Misconception number one: Iceland in the winter is miserably cold. And number two: Iceland in the winter is miserably dark. Nope and nope! The neglected truth is—the great white north is incredibly beautiful from late November to February.
During the winter, Iceland is especially dreamy and all the more perfect for living out your fairytale fantasies. Just imagine snowy landscapes lit by the breathtaking Northern Lights. The country is pretty much one big Christmas card that has come to life. Also, consider spending Christmas here; they celebrate it for two days!
Make the most out of the short, but gorgeous daytime.
There won’t be complete days of darkness, but it will be a challenge to get out of bed in the morning. The sun can come up as late at 11am and set as early as 3pm. This can be more extreme in more northern parts of the country. But cities are well-lit and Icelanders go on with their day even when the sky is still dark.
Do as the Icelanders do, and resist the urge to stay in despite the dark sky. You’re gonna want to catch the sun because when it’s up—it sets a soft, warm glow over Iceland that makes the surroundings truly breathtaking.
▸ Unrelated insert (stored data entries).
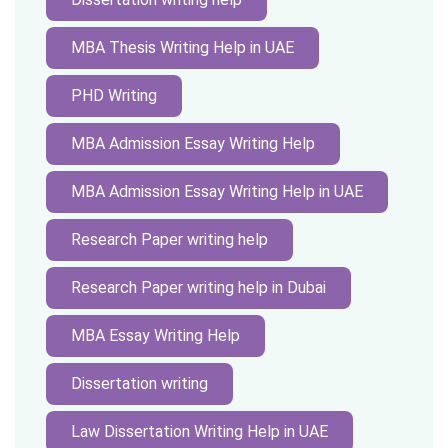
MBA Thesis Writing Help in UAE
PHD Writing
MBA Admission Essay Writing Help
MBA Admission Essay Writing Help in UAE
Research Paper writing help
Research Paper writing help in Dubai
MBA Essay Writing Help
Dissertation writing
Law Dissertation Writing Help in UAE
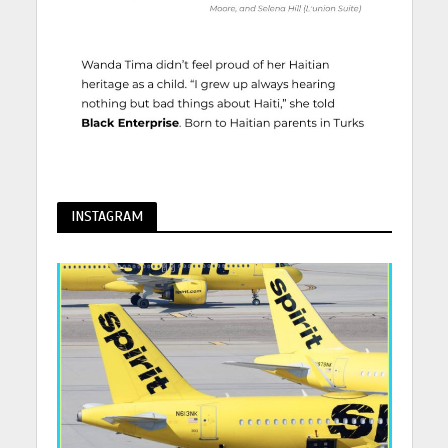
INSTAGRAM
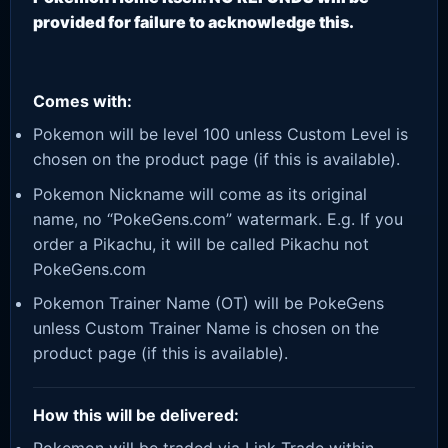
provided for failure to acknowledge this.
Comes with:
Pokemon will be level 100 unless Custom Level is
chosen on the product page (if this is available).
Pokemon Nickname will come as its original
name, no “PokeGens.com” watermark. E.g. If you
order a Pikachu, it will be called Pikachu not
PokeGens.com
Pokemon Trainer Name (OT) will be PokeGens
unless Custom Trainer Name is chosen on the
product page (if this is available).
How this will be delivered:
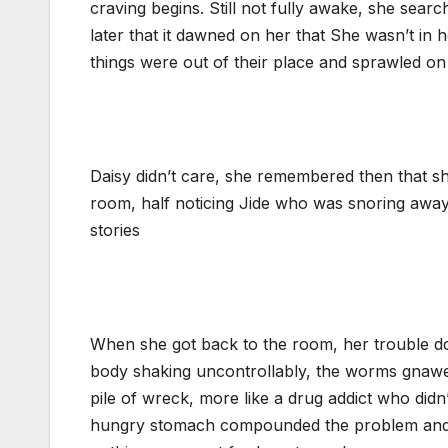
craving begins. Still not fully awake, she sear
later that it dawned on her that She wasn’t in
things were out of their place and sprawled on
Daisy didn’t care, she remembered then that sh
room, half noticing Jide who was snoring away
stories
When she got back to the room, her trouble dou
body shaking uncontrollably, the worms gnawed 
pile of wreck, more like a drug addict who didn
hungry stomach compounded the problem and she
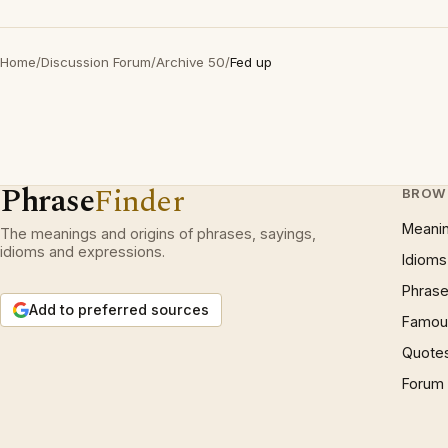
Home
/
Discussion Forum
/
Archive 50
/
Fed up
Phrase
Finder
BROW
Meani
The meanings and origins of phrases, sayings,
idioms and expressions.
Idioms
Phrase
Add to preferred sources
Famous
Quote
Forum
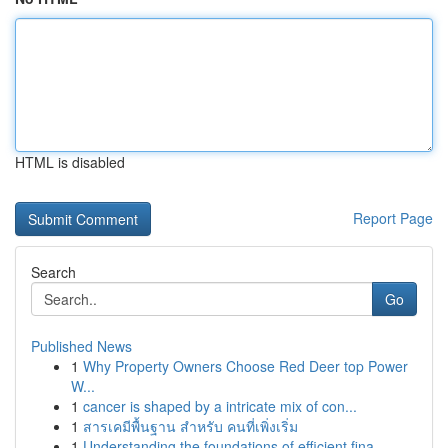
HTML is disabled
Report Page
Search
Go
Published News
1
Why Property Owners Choose Red Deer top Power
W...
1
cancer is shaped by a intricate mix of con...
1
สารเคมีพื้นฐาน สำหรับ คนที่เพิ่งเริ่ม
1
Understanding the foundations of efficient fina...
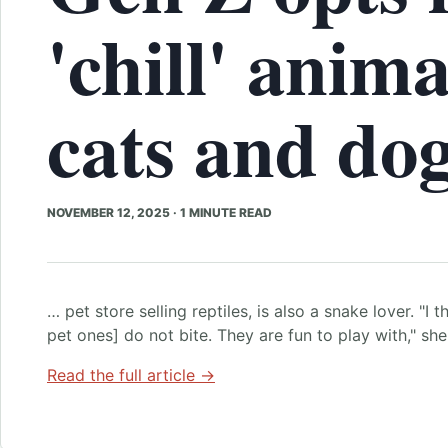
'chill' anima
cats and do
NOVEMBER 12, 2025
·
1 MINUTE READ
… pet store selling reptiles, is also a snake lover. "I 
pet ones] do not bite. They are fun to play with," sh
Read the full article →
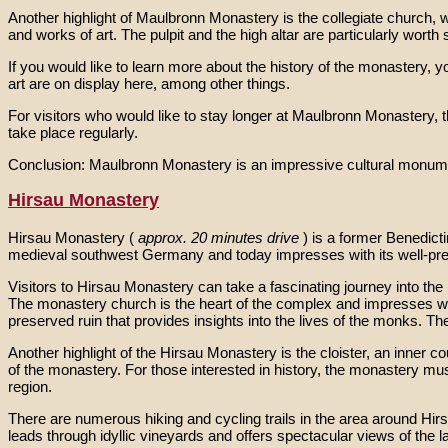
Another highlight of Maulbronn Monastery is the collegiate church, 
and works of art. The pulpit and the high altar are particularly worth 
If you would like to learn more about the history of the monastery
art are on display here, among other things.
For visitors who would like to stay longer at Maulbronn Monastery, 
take place regularly.
Conclusion: Maulbronn Monastery is an impressive cultural monument w
Hirsau Monastery
Hirsau Monastery (
approx. 20 minutes drive
) is a former Benedict
medieval southwest Germany and today impresses with its well-pr
Visitors to Hirsau Monastery can take a fascinating journey into the
The monastery church is the heart of the complex and impresses wi
preserved ruin that provides insights into the lives of the monks. The
Another highlight of the Hirsau Monastery is the cloister, an inner
of the monastery. For those interested in history, the monastery mu
region.
There are numerous hiking and cycling trails in the area around Hirsau
leads through idyllic vineyards and offers spectacular views of the 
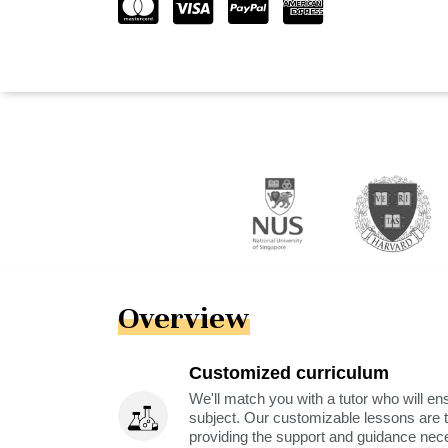
Overview
Customized curriculum
We'll match you with a tutor who will ens
subject. Our customizable lessons are ta
providing the support and guidance nec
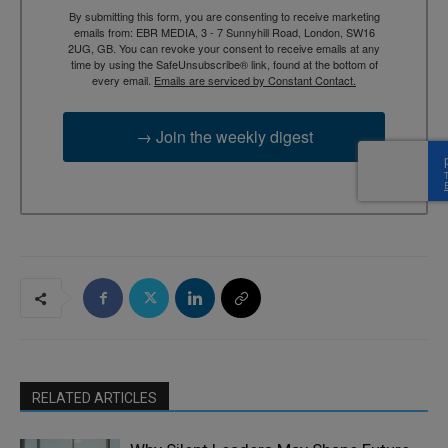
By submitting this form, you are consenting to receive marketing
emails from: EBR MEDIA, 3 - 7 Sunnyhill Road, London, SW16
2UG, GB. You can revoke your consent to receive emails at any
time by using the SafeUnsubscribe® link, found at the bottom of
every email.
Emails are serviced by Constant Contact.
→ Join the weekly digest
RELATED ARTICLES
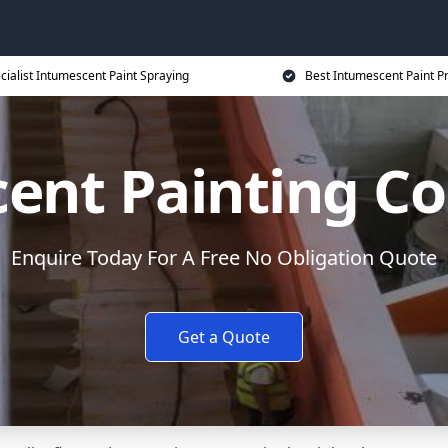
cialist Intumescent Paint Spraying
Best Intumescent Paint P
ent Painting Co
Enquire Today For A Free No Obligation Quote
Get a Quote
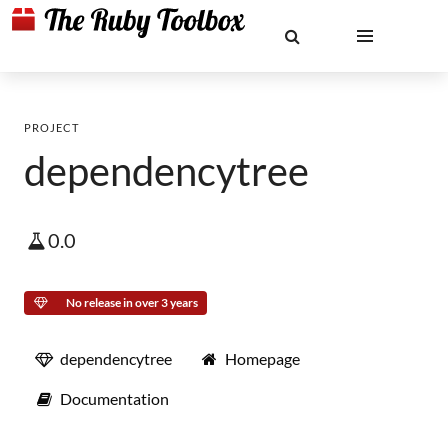
PROJECT
dependencytree
0.0
No release in over 3 years
dependencytree
Homepage
Documentation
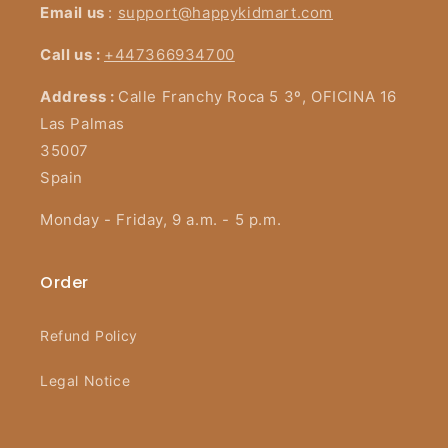
Email us
:
support@happykidmart.com
Call us :
+447366934700
Address :
Calle Franchy Roca 5 3º, OFICINA 16
Las Palmas
35007
Spain
Monday - Friday, 9 a.m. - 5 p.m.
Order
Refund Policy
Legal Notice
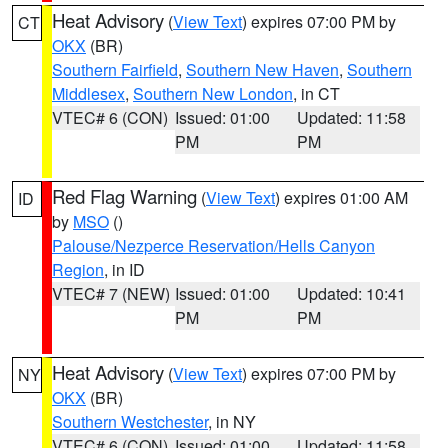
Heat Advisory
(
View Text
) expires 07:00 PM by
CT
OKX
(BR)
Southern Fairfield
,
Southern New Haven
,
Southern
Middlesex
,
Southern New London
, in CT
VTEC# 6 (CON)
Issued: 01:00
Updated: 11:58
PM
PM
Red Flag Warning
(
View Text
) expires 01:00 AM
ID
by
MSO
()
Palouse/Nezperce Reservation/Hells Canyon
Region
, in ID
VTEC# 7 (NEW)
Issued: 01:00
Updated: 10:41
PM
PM
Heat Advisory
(
View Text
) expires 07:00 PM by
NY
OKX
(BR)
Southern Westchester
, in NY
VTEC# 6 (CON)
Issued: 01:00
Updated: 11:58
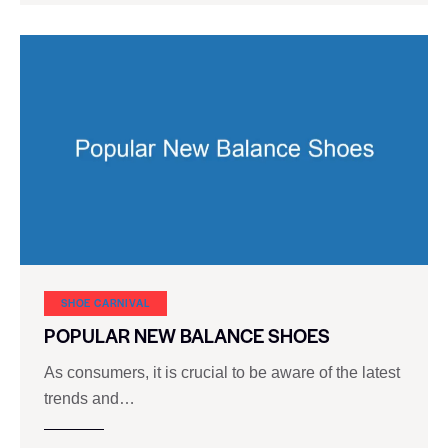
SHOE CARNIVAL​
POPULAR NEW BALANCE SHOES
As consumers, it is crucial to be aware of the latest
trends and…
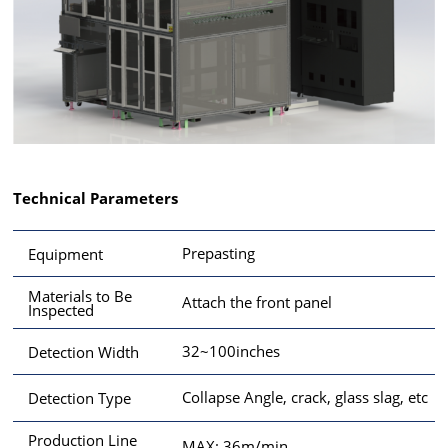
Technical Parameters
Prepasting
Equipment
Materials to Be
Attach the front panel
Inspected
32~100inches
Detection Width
Collapse Angle, crack, glass slag, etc
Detection Type
Production Line
MAX: 36m/min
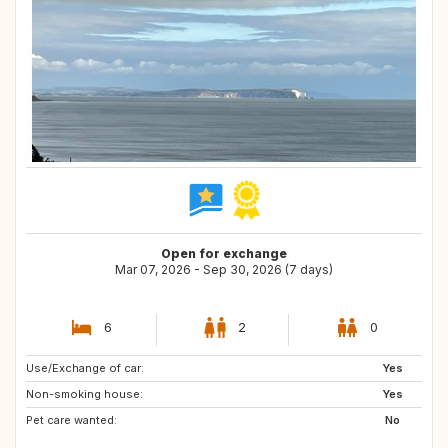
Open for exchange
Mar 07, 2026 - Sep 30, 2026 (7 days)
6
2
0
Use/Exchange of car:
DE
AT
Yes
Non-smoking house:
NL
IT
Yes
Pet care wanted:
ES
BE
No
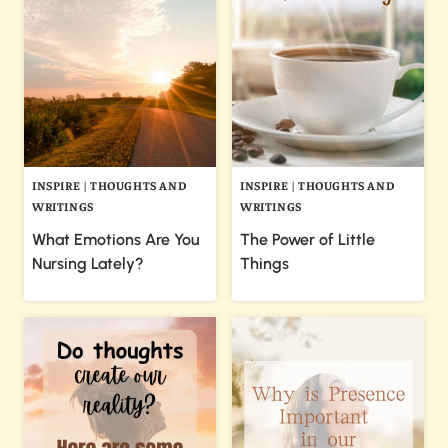
INSPIRE
|
THOUGHTS AND
INSPIRE
|
THOUGHTS AND
WRITINGS
WRITINGS
What Emotions Are You
The Power of Little
Nursing Lately?
Things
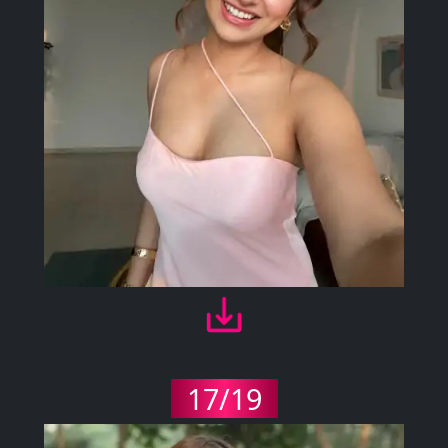
17/19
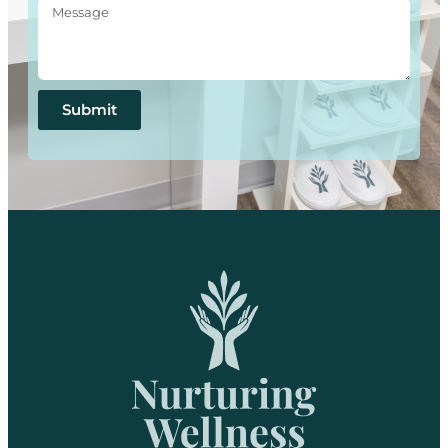
Submit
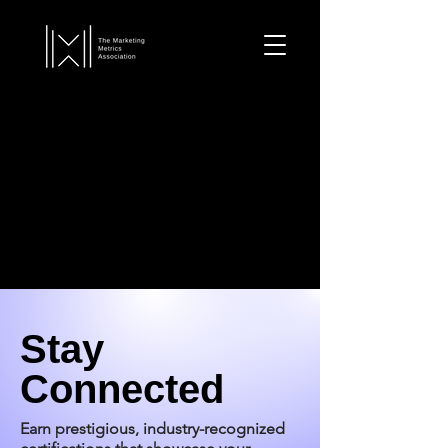
Stay
Connected
Earn prestigious, industry-recognized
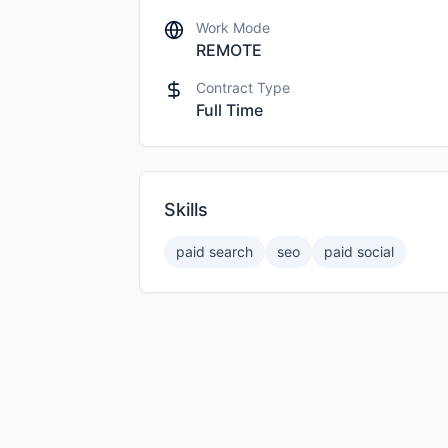
Work Mode
REMOTE
Contract Type
Full Time
Skills
paid search
seo
paid social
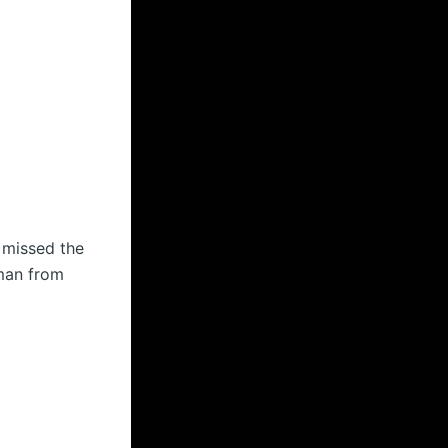
 missed the
sman from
With this kind of scenes and lighting, photographers will go wild.
“If you don’t like the weather, wait five minutes.”
The weather is unpredictable as heck. But don’t worry, you can turn that into a good thing! You can be looking at a snowstorm from your room, and then be basking in sunshine the next few minutes. And if you find yourself in a snow storm, your winter adventure can go on regardless—just like a normal day for Icelanders.
Dress in layers, check the weather forecast, be prepared for all scenarios, and most importantly—you’ll need to be spontaneous.
You can definitely handle the cold.
Iceland in the winter is just as cold as other popular winter destinations around the world. Expect temperatures hovering around 0 degrees Celsius or only a few notches colder. New York City, London and Paris during the winter have gotten colder.
Your wallet will thank you for visiting during winter.
Let’s be real—Iceland is an expensive country to visit. But, prices are lower in the winter, so visiting at this time will be kinder to your wallet. You can save up on accommodation, car rentals and even tours. Food and alcoholic beverages are on the pricey side, though, so consider booking an apartment where you can cook.
You’ll need a bathing suit. No kidding.
Yes, you can actually swim! Iceland features tons of volcanic hot springs—some transformed into lovely public baths. Just get through the few freezing seconds of removing your clothes, and then you can warm up and destress in the water. Check out the Blue Lagoon Geothermal Spa; it’s one of 25 wonders of the world.